US-based international brands followed the magazine across the Atlantic, and their UK counterparts were quick to latch on to the potential of a women's title that was quite unlike anything seen in Britain before.
Nearly four decades on, it's hard to imagine how humdrum the magazine choice was for women at the time. Just Woman's Realm - all knitting patterns and recipes - at one end, and tame teen offerings such as Jackie at the other.

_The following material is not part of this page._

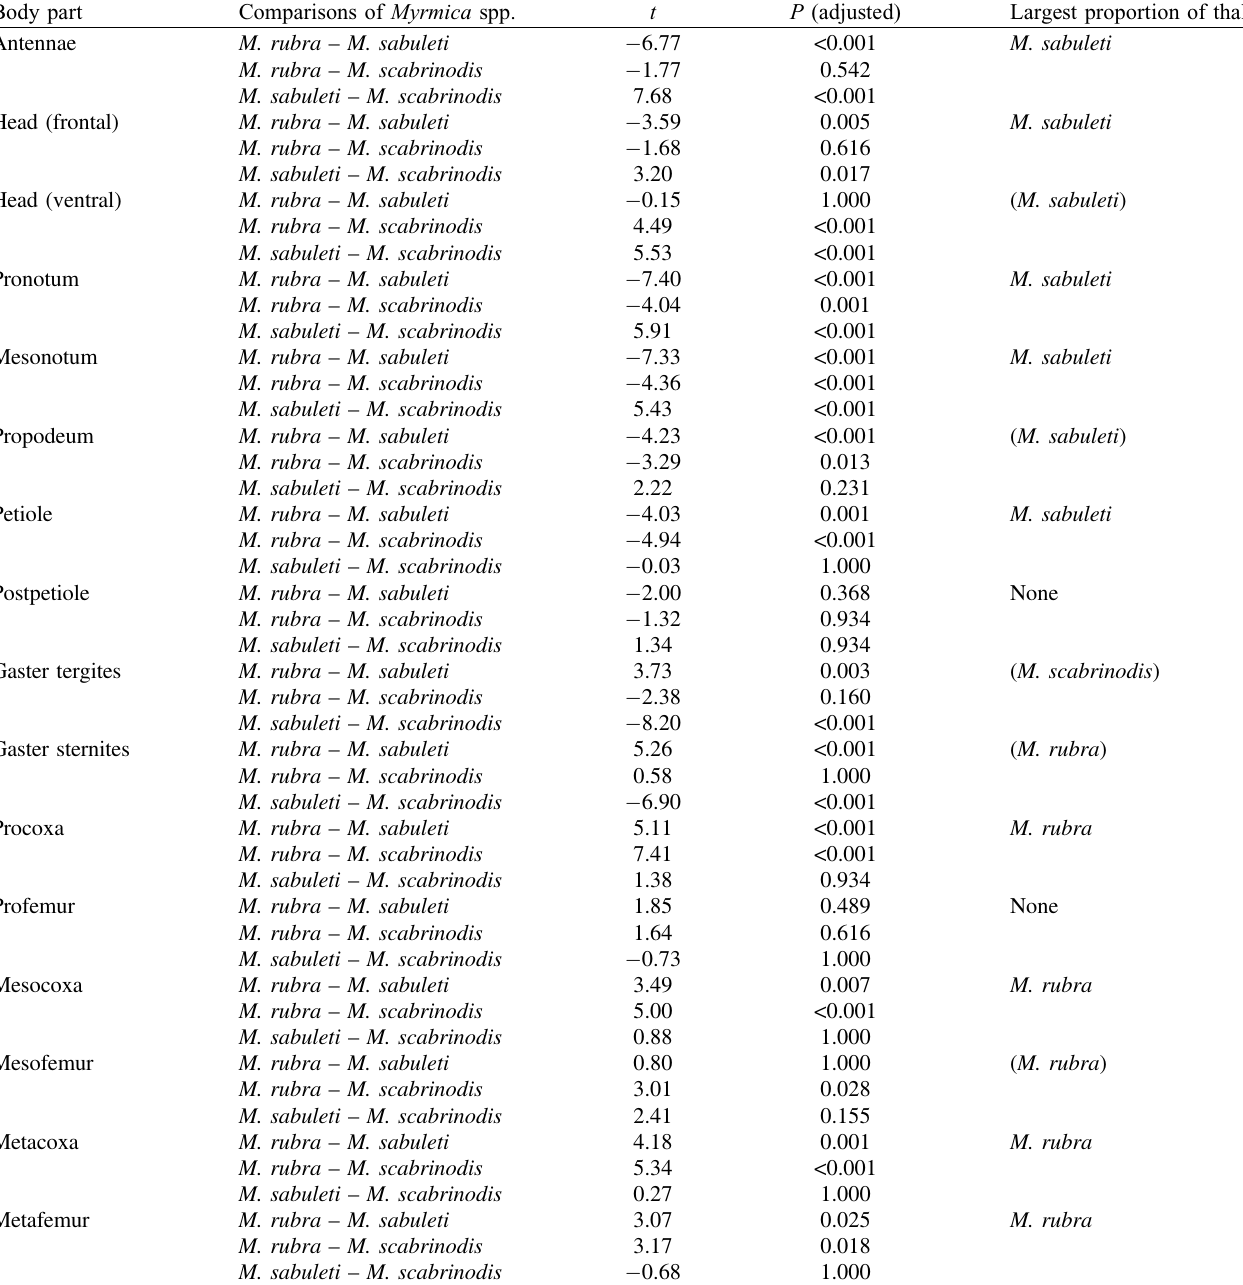
Table 6. Results of Conover-Iman tests on the species differences of body parts in relative thallus number. The column “ Largest proportion of thalli ” shows which host species had highest proportion of thalli on a given body part; species names in parentheses indicate that the difference between the speci fi ed species and one of the other two species is not signi fi cant; “ none ” means that the three species did not differ signi fi cantly from one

Cosmo, published in Britain by the Hearst-owned National Magazine Company, had no such inhibitions. The first edition featured Michael Parkinson speaking about his vasectomy -"The most beautiful thing a man can do for a woman" - and Jilly Cooper discussed great lovers. Introduced with a TV spot by Saatchi & Saatchi, Cosmo had a print run of 350,000. Copies sold out within 24 hours as women lapped up its "lipstick feminism".
One reader, a schoolgirl at the time, remembers: "Cosmo was fun, it was funny and it was the only kind of biology we were interested in!"

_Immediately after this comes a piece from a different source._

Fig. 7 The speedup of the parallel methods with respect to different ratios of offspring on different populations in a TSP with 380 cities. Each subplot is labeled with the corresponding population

Deirdre McSharry, an early Cosmo editor, says: "In Fleet Street, people were terrified of us. We weren't watching our backs, like women's magazines have to now."
Cosmo wasn't afraid to tackle sex and relationships head-on. Down the years, its headlines have included "Four ways to get more foreplay" and "20 sex tricks to try tonight".

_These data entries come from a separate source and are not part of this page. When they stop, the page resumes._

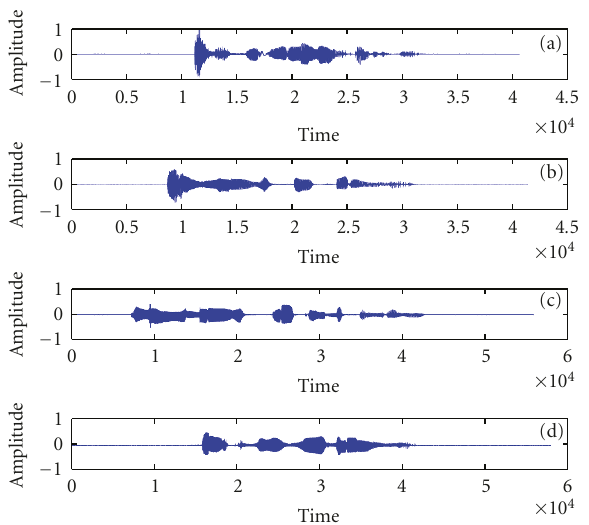
Figure 1: The original signals “a”, “b”, “c”, and “d”.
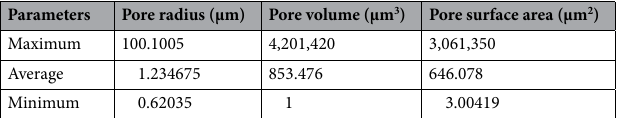
Table 3. Quantitative parameter statistics of pore model in nylon material.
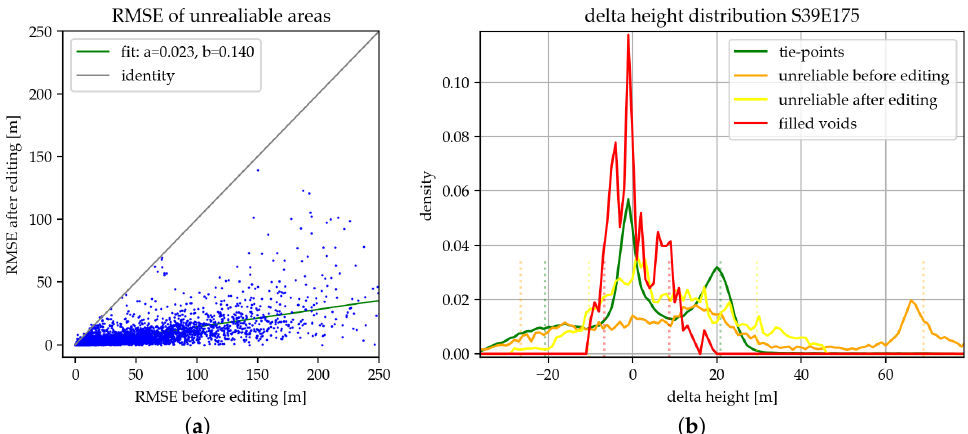
Figure 8. ( a ) RMSE quality check example over Australia: for each edition area the RMSE is calculated before editing and after editing, ( b ) normalized histogram quality check example over geocell S39E175 in New Zealand.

Issues such as abortion and sexually transmitted diseases were also Cosmo territory. And it produced some polarising headlines to match. "Who me? VD?" was beyond the pale for some. The line "I was frigid" on a poster provoked London Underground to demand the word "frigid" be covered with a black strip. Unfortunately, the tape left some posters declaring: "I was f--d."
Today, Cosmo is claimed to be the world's largest-selling young women's magazine, although it lost its lead status in the UK when Conde Nast's Glamour displaced it in August 2002.
THINGS YOU NEED TO KNOW
- Cosmopolitan was launched as a family magazine in the US in 1886. William Randolph Hearst acquired it for $400,000 in 1905.
- The magazine's circulation was in decline before it was converted to a woman's title in 1965. Its change in fortune was signalled by the appointment of Helen Gurley Brown, famous for her book Sex And The Single Girl, as its chief editor.
- Cosmopolitan has had a challenging time in the UK of late. Last year, Glamour increased its lead over its rival from 93,000 to 109,000 copies per month.